Assignment 1:
In the forum thread, which system was replicated to SAP HANA?
Assignment 2:
Copy the forum thread word for word, starting at "In BW, a DSO" and ending at "update the measure.".

--- Extracted text ---

As for "materialized aggregates", I have no idea what you're talking about.

justin_molenaur2
Contributor
0 Kudos

Should have read "physicalized".

In BW, a DSO object has the ability to take on different aggregation methods when it gets a changed record with the same key as an existing record. You can choose to overwrite all columns (including key figures) OR you can choose to overwrite the attributes but to ADD the key figures to the existing values for that key.

In some use cases, for example, the requirement simply needs data aggregated based on Material and Plant as the key with a QTY as key figure. Someone can set up a DSO based on that, and every new record with the same key will additively update the measure.

This was typically built for speed, and in HANA this becomes a non issue since the speed of aggregation like this is awesome in HANA.

Regards,

Justin

Former Member
0 Kudos

Justin, thanks for the detailed explanation! However, I was being facetious about "materialized aggregates", since HANA stores granular data and the concept of storing aggregates in HANA is a nonstarter. Apologies for my opaque sense of humor!

Always good though for me to learn more about BW!

Answers (1)

Answers (1)

former_member182302
Active Contributor
0 Kudos

Hi Jody,

Just to share the thought we have implemented the replication from Teradata system to SAP HANA with a combination of PL/SQL procs and then invoking these procedures using Unix scripts and then using Job scheduler to invoke these scripts.

This is one way of Native replication. Working on publishing my thoughts into a document which i will share once it is finished.

Regards,

Krishna Tangudu

--- Excerpted data ---

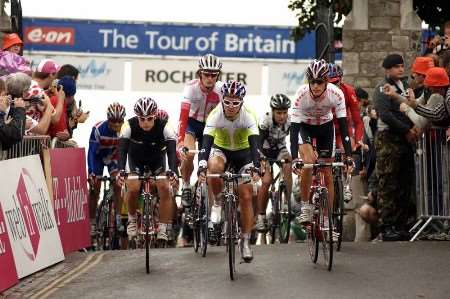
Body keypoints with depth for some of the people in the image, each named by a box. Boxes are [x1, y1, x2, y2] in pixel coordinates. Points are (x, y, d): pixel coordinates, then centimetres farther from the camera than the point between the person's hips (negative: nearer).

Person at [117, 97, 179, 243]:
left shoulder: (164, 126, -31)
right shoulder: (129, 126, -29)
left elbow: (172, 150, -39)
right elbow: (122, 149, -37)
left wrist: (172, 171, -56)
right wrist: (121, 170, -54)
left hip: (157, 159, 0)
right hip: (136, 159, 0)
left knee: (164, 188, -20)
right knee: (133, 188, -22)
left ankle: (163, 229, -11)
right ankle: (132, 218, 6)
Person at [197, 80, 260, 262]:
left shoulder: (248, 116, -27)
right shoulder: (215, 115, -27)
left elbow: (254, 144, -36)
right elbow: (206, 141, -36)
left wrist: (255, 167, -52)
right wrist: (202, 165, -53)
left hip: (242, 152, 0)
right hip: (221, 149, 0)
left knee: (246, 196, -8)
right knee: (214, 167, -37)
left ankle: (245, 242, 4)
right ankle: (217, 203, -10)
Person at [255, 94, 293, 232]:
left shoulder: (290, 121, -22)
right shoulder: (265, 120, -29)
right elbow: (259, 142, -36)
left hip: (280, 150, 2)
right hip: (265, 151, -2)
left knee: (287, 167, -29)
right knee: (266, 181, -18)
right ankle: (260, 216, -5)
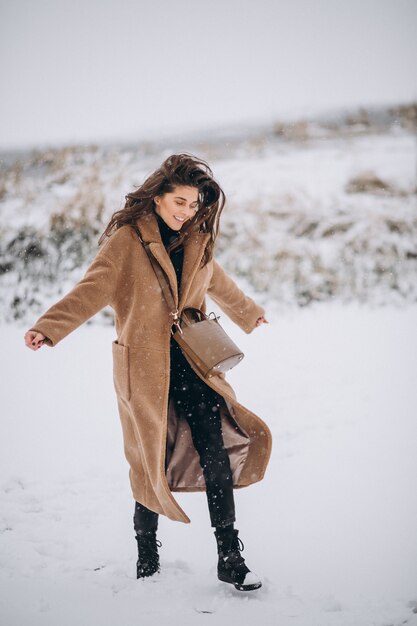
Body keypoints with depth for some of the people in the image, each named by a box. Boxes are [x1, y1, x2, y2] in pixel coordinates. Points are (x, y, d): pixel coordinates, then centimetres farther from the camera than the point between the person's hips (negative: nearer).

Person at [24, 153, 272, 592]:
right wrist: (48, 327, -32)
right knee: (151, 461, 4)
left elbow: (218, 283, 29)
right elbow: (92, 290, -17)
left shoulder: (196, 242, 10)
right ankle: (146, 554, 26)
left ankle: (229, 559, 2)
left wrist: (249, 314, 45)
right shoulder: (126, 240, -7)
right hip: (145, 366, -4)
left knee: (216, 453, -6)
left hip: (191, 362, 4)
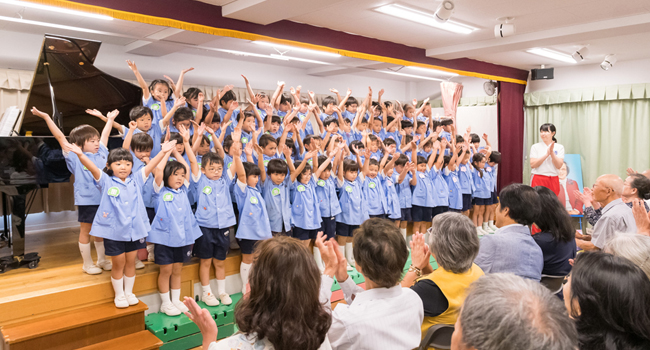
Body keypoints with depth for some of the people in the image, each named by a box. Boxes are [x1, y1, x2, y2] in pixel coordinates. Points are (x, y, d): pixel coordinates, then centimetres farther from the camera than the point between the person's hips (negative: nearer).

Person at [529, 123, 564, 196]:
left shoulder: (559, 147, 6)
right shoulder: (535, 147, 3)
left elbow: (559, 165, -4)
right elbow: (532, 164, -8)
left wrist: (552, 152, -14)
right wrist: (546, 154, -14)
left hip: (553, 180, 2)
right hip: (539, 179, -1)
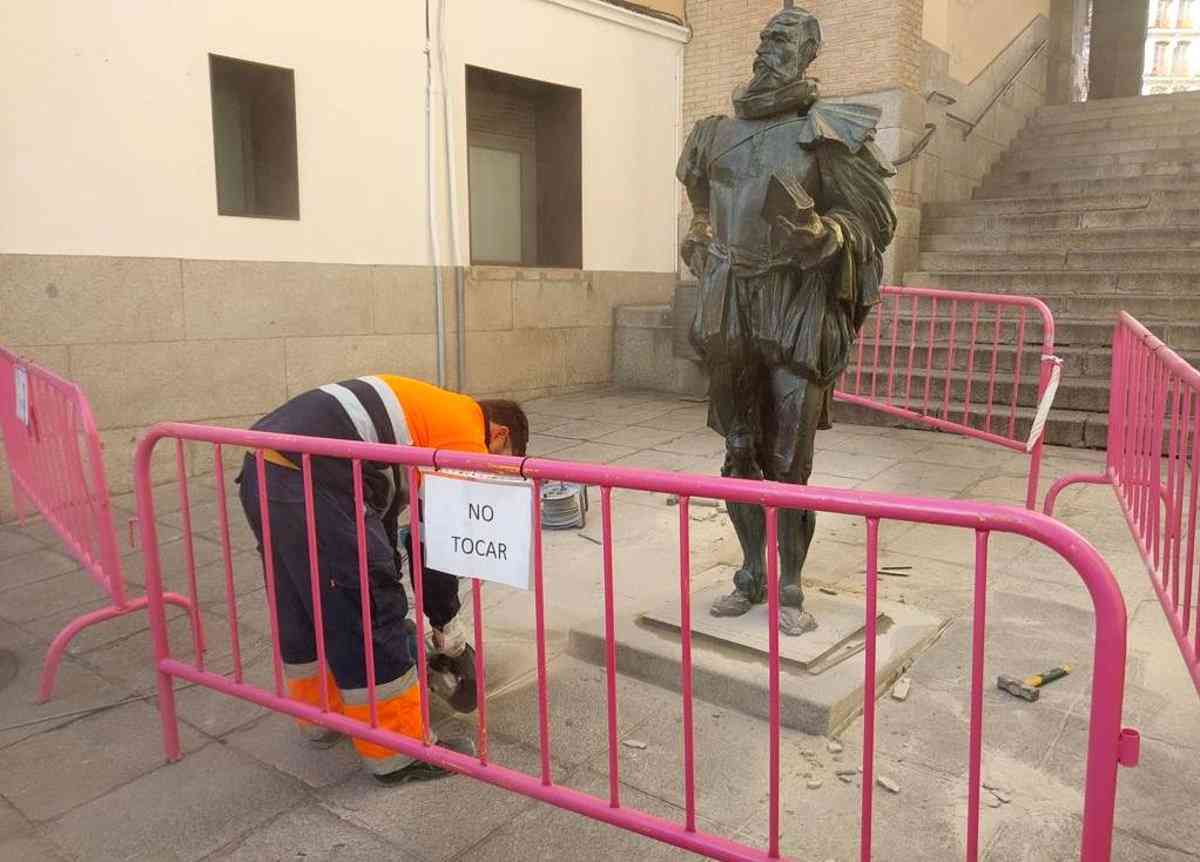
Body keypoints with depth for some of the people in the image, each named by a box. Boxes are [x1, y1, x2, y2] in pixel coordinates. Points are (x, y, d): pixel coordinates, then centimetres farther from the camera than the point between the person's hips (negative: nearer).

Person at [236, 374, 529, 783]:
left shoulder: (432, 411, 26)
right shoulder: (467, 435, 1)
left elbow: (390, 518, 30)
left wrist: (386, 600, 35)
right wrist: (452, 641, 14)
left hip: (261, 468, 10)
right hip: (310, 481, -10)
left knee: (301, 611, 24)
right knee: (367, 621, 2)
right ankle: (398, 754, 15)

---

Exercise output 1:
Teradata

Exercise output 2:
In BW, a DSO object has the ability to take on different aggregation methods when it gets a changed record with the same key as an existing record. You can choose to overwrite all columns (including key figures) OR you can choose to overwrite the attributes but to ADD the key figures to the existing values for that key.

In some use cases, for example, the requirement simply needs data aggregated based on Material and Plant as the key with a QTY as key figure. Someone can set up a DSO based on that, and every new record with the same key will additively update the measure.